Absolutely - whether it's role is actually separate from the FM or not is an implementation
detail, but assumption is someone is placing the VMs etc that are using the CXL memory and
only that entity will have the knowledge of what memory to assign to which host to provide
that memory to the VMs.

> Something like a router that has knowledge base and can redirect the request to proper FM
> instance.
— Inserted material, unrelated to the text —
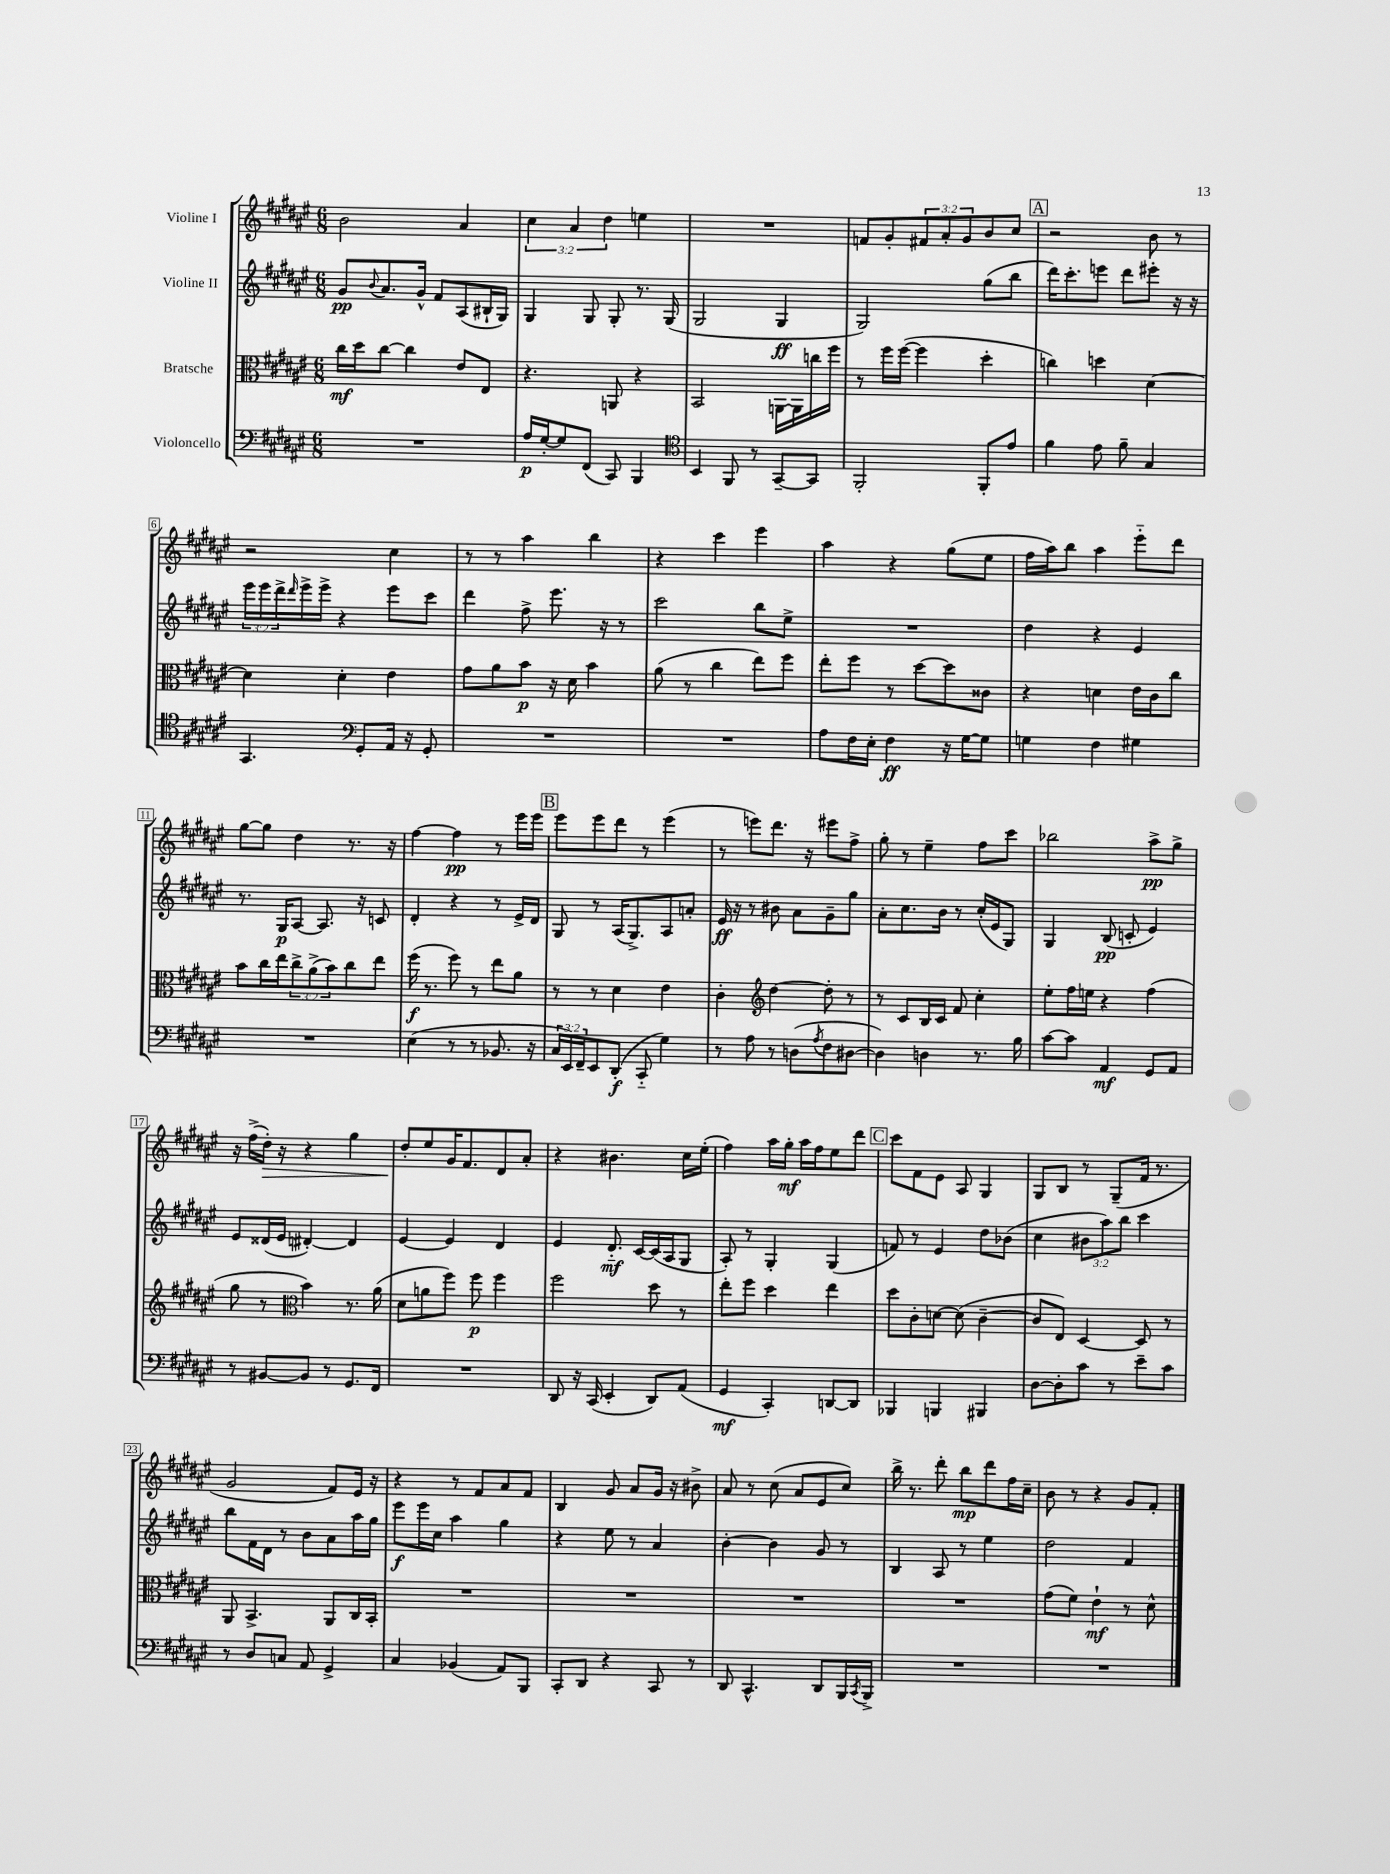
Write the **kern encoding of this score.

Am I correct?

More than that.  The orchestrator would get a 'give me a VM with X normal DRAM and X CXL DRAM'
it would figure out where to put that VM across a set of systems and issue the commands
to the relevant FMs to 'make it so'.  So that's the entity that would query all the FMs
to understand what resources it is managing and then tell them what to do (possibly
via multiple layers of abstraction and sub orchestators etc).

> It sounds to me that orchestrator needs to implement some
> sub-API of FM. Or, maybe, it needs to parse REDFISH packets, for example, and only
> redirects the packets.

I'd expect individual hosts to most do what they are told to do, or maybe
ask nicely for more resources for a particular VM or application.  The hosts shouldn't
be responsible for allocating those resources, but should just be told where they
are.  That stuff might be in redfish or similar, but it's way above the level of
anything CXL specific.

Jonathan

> 
> Thanks,
> Slava.
>